▶ **Information supplied**

☆ ☆ ☆ ☆ ☆

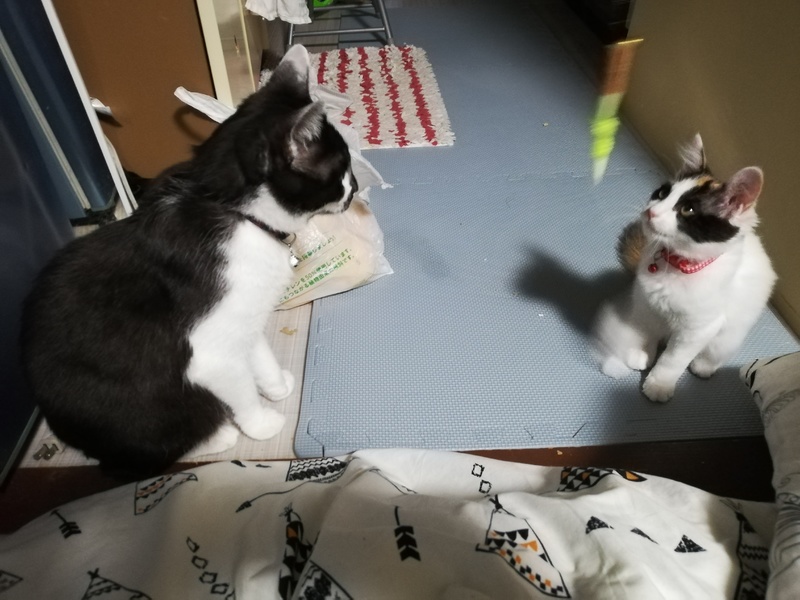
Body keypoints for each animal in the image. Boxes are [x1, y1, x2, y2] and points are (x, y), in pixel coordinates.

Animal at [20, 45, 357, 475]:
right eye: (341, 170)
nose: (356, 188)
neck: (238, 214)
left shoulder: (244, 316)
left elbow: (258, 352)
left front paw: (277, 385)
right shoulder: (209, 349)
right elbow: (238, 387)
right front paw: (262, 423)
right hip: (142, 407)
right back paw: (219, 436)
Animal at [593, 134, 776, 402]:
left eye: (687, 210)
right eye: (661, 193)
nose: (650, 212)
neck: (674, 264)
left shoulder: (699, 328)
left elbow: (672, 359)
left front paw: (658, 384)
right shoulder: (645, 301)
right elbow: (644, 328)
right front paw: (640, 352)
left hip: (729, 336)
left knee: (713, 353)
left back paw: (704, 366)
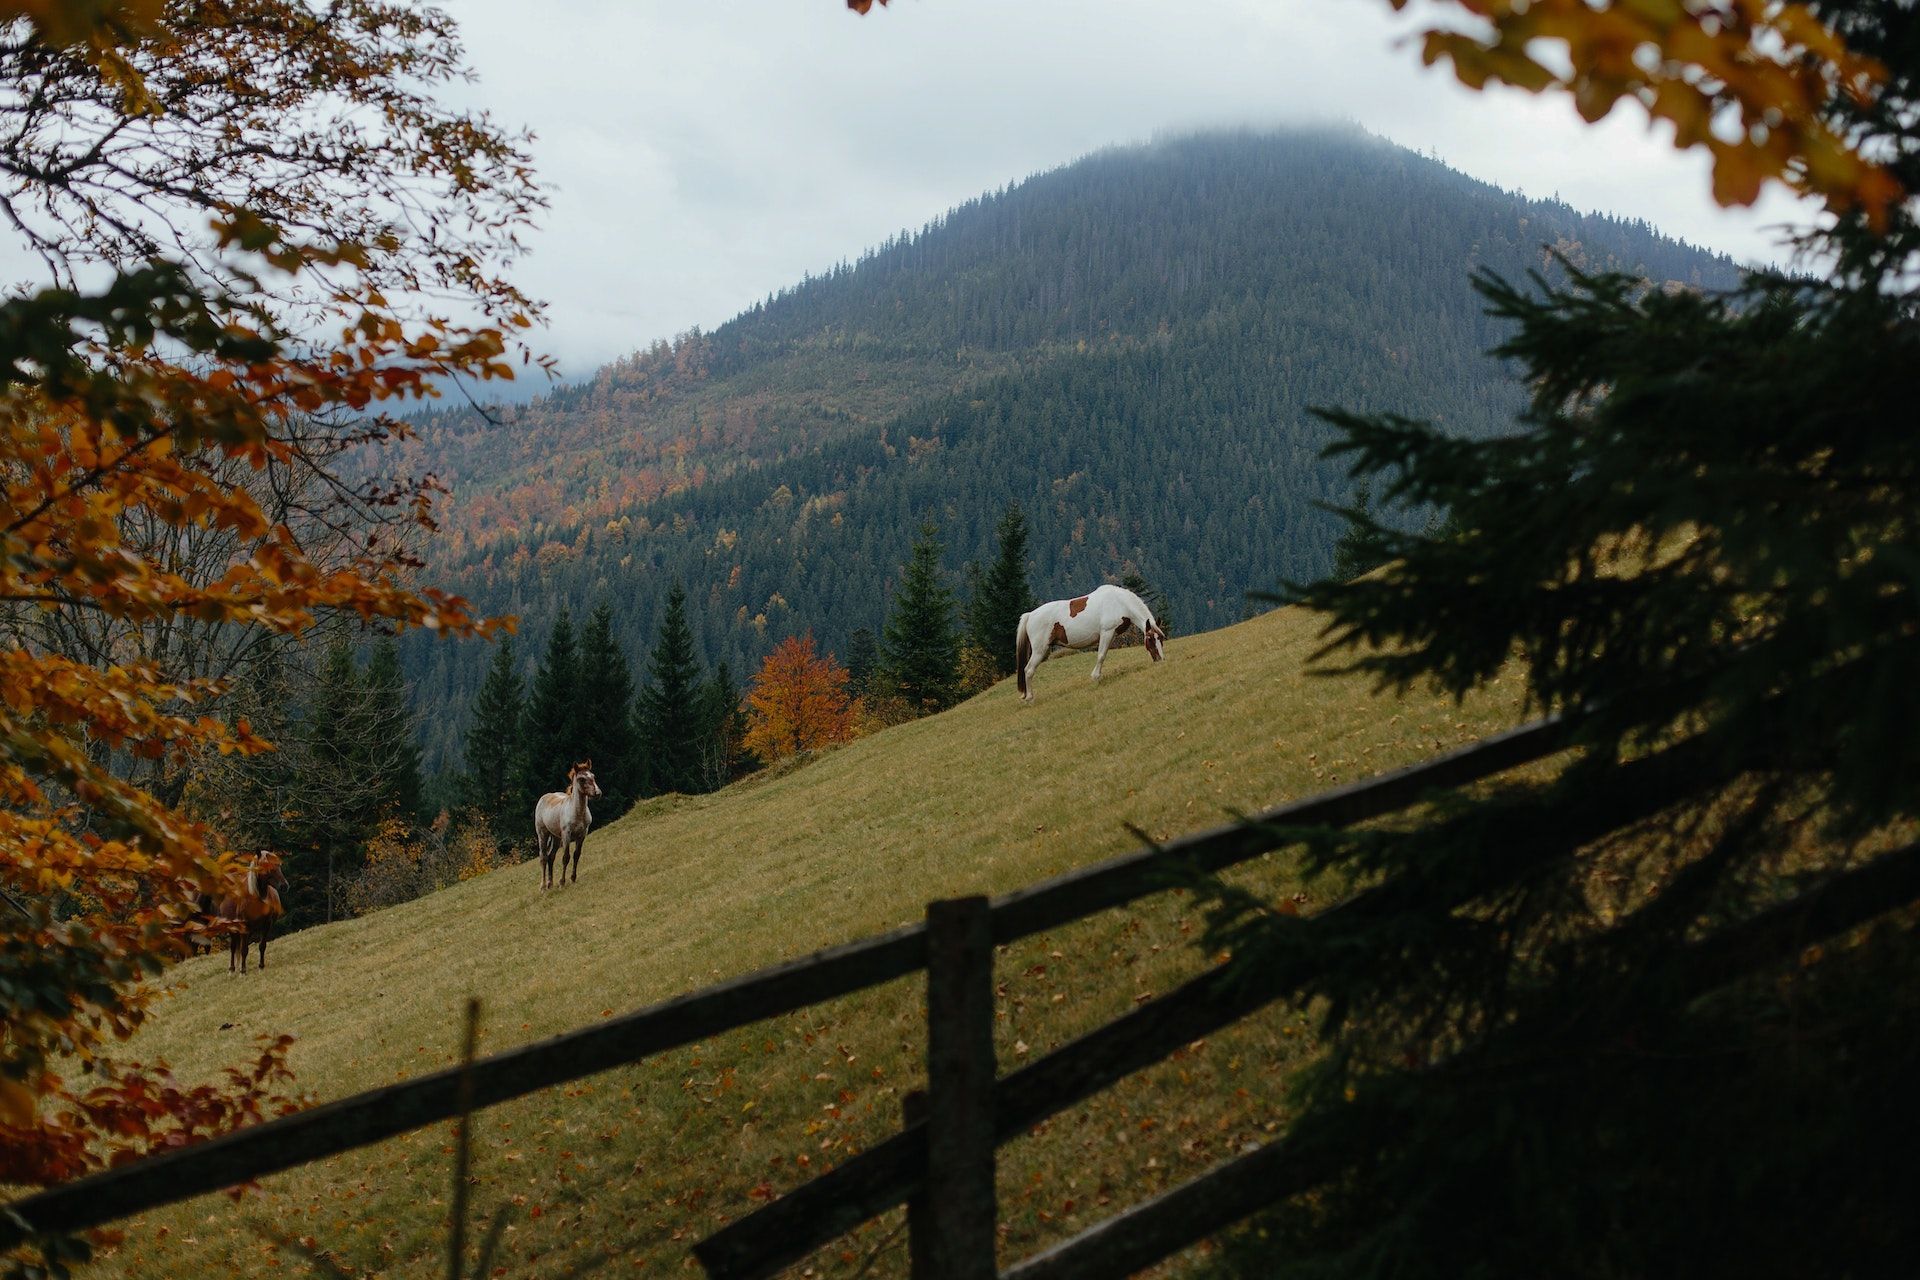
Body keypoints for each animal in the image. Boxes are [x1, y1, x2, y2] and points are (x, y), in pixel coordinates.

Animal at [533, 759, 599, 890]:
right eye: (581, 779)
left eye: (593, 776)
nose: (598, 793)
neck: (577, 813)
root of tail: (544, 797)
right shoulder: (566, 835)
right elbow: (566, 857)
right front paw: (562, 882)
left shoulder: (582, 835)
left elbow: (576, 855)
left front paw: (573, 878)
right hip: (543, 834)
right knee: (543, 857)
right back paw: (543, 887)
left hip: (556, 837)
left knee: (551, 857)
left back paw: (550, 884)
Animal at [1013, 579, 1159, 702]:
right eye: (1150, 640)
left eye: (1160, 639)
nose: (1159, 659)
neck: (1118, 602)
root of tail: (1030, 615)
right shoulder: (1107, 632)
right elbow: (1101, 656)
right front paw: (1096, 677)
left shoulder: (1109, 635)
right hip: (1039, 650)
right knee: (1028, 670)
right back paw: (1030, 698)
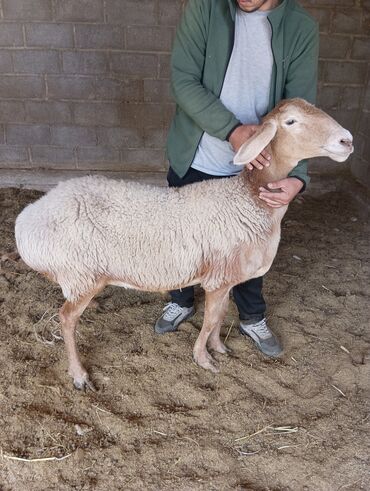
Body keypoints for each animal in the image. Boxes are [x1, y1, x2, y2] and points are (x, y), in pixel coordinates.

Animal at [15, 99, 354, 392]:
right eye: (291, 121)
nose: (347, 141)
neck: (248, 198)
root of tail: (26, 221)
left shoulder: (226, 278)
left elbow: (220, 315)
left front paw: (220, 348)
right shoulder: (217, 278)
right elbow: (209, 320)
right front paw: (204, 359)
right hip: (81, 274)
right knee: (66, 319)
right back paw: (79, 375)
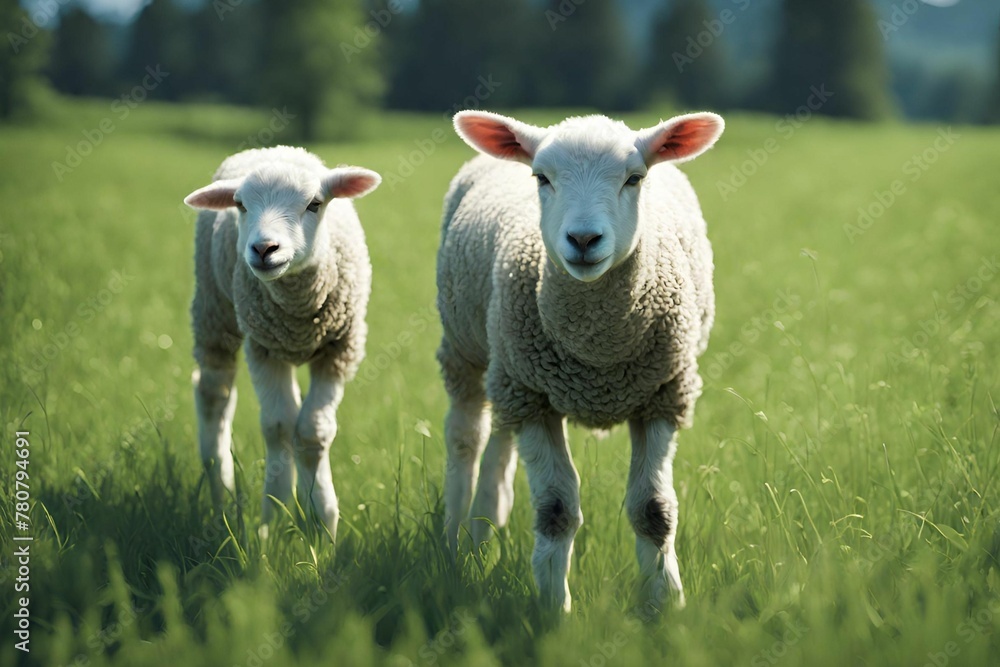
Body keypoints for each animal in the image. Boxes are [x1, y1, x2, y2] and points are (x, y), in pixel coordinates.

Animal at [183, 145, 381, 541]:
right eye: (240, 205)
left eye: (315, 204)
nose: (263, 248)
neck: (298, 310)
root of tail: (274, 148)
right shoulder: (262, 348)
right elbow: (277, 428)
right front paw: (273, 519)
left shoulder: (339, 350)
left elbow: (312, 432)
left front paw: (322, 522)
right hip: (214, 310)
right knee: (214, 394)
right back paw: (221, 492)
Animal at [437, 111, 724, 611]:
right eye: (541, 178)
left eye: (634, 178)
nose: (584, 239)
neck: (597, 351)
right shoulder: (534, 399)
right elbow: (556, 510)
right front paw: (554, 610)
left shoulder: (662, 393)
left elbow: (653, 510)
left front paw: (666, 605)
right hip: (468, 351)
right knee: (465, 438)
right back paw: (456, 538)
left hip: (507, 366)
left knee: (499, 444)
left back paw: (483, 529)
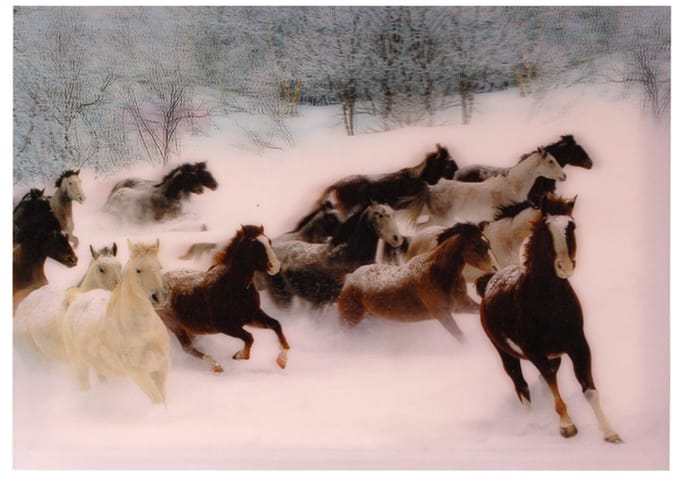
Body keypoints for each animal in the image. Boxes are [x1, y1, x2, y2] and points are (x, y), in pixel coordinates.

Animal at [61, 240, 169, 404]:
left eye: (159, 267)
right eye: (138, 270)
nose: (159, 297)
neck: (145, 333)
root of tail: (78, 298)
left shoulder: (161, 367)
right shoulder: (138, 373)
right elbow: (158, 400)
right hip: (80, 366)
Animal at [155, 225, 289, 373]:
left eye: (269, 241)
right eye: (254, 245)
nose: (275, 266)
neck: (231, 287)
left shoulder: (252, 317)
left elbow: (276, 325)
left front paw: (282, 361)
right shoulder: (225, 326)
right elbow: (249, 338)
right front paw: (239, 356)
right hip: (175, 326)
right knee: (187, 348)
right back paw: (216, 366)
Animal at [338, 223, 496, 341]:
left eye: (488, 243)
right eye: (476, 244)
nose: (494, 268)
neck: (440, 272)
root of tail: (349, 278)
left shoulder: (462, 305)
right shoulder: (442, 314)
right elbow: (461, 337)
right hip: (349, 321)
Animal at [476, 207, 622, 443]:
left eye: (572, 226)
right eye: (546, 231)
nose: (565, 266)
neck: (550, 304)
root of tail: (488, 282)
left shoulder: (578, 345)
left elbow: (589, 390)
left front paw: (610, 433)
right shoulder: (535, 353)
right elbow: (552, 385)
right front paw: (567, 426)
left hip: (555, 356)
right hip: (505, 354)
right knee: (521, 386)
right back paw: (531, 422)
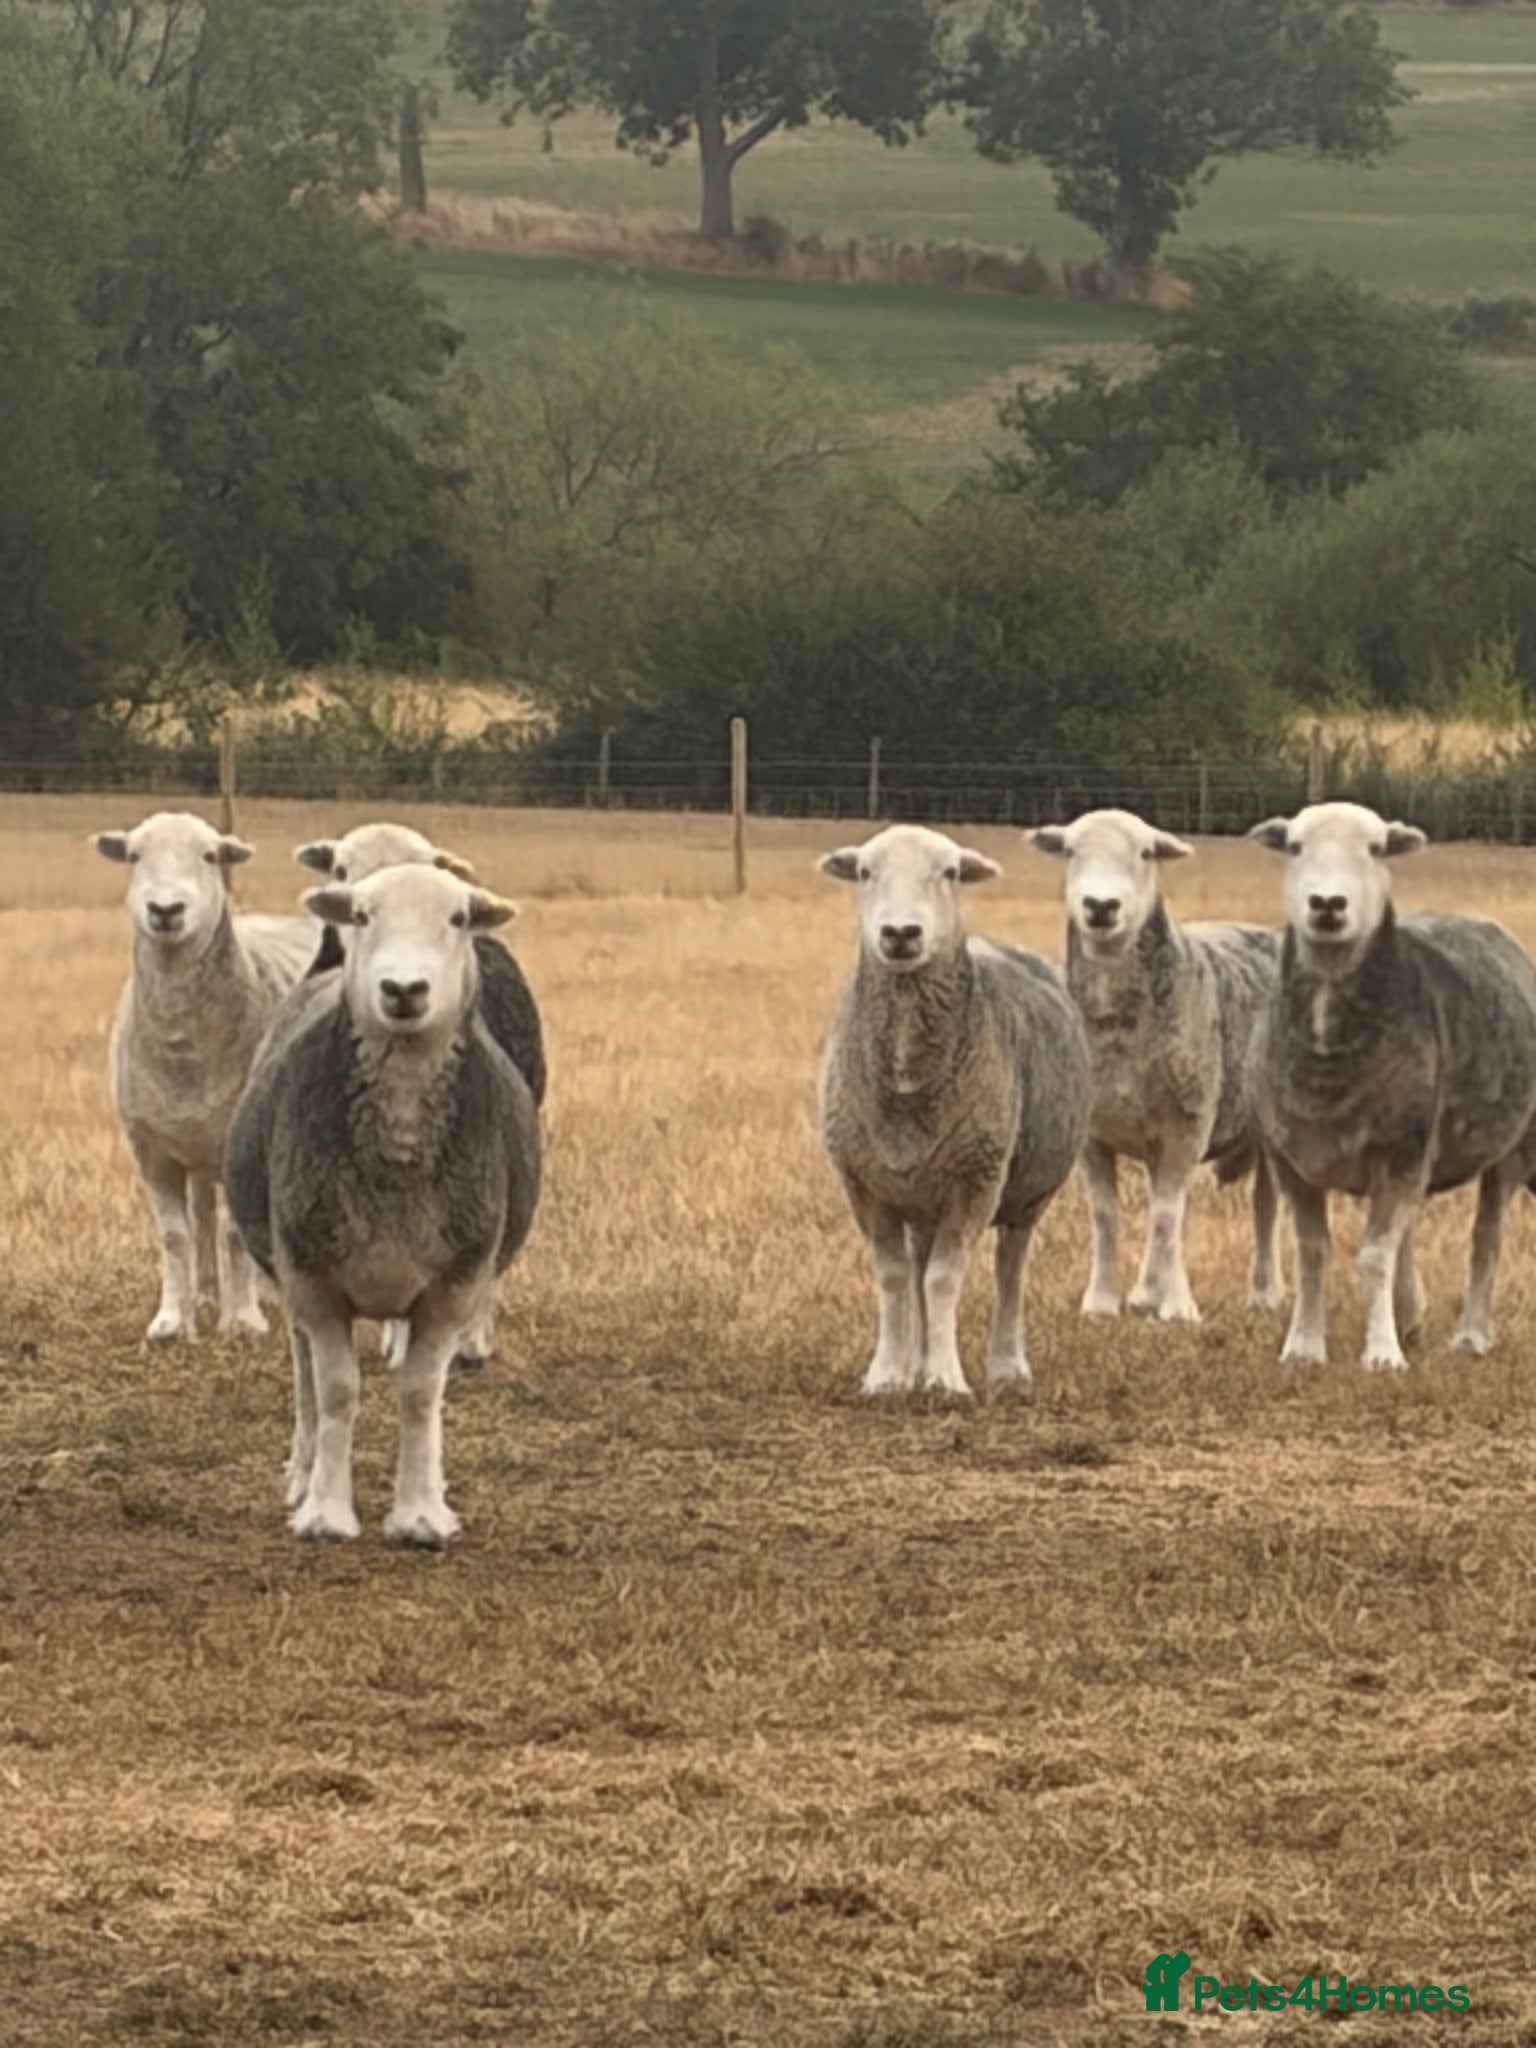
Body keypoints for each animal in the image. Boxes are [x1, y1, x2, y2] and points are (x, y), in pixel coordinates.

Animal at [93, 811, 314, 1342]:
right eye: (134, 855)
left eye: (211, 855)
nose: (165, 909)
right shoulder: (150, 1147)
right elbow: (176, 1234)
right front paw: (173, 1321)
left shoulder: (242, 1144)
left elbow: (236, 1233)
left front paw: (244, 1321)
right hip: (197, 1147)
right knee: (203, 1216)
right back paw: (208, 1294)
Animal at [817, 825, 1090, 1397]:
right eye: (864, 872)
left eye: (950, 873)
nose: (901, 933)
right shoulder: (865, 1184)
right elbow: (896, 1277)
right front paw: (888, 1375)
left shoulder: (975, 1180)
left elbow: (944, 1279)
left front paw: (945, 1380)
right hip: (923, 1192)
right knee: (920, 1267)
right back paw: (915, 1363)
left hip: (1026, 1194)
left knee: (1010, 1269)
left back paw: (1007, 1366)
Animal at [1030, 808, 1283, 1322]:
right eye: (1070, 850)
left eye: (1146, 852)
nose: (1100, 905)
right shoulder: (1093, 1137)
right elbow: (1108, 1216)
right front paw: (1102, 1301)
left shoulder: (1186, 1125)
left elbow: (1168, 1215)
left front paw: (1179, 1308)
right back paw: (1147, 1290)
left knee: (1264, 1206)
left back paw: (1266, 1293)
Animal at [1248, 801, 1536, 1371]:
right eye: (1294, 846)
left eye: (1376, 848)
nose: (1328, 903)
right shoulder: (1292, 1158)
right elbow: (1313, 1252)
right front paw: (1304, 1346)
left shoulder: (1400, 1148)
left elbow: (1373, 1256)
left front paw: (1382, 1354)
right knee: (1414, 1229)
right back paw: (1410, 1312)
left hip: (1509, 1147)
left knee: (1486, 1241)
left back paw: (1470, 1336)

☆ ☆ ☆ ☆ ☆

▶ **Required action**
Scan the records above for the word "tail". Copy each line that has it.

▶ **Result**
root of tail: (544, 797)
root of tail: (1030, 615)
root of tail: (26, 221)
root of tail: (274, 148)
root of tail: (78, 298)
root of tail: (349, 278)
root of tail: (488, 282)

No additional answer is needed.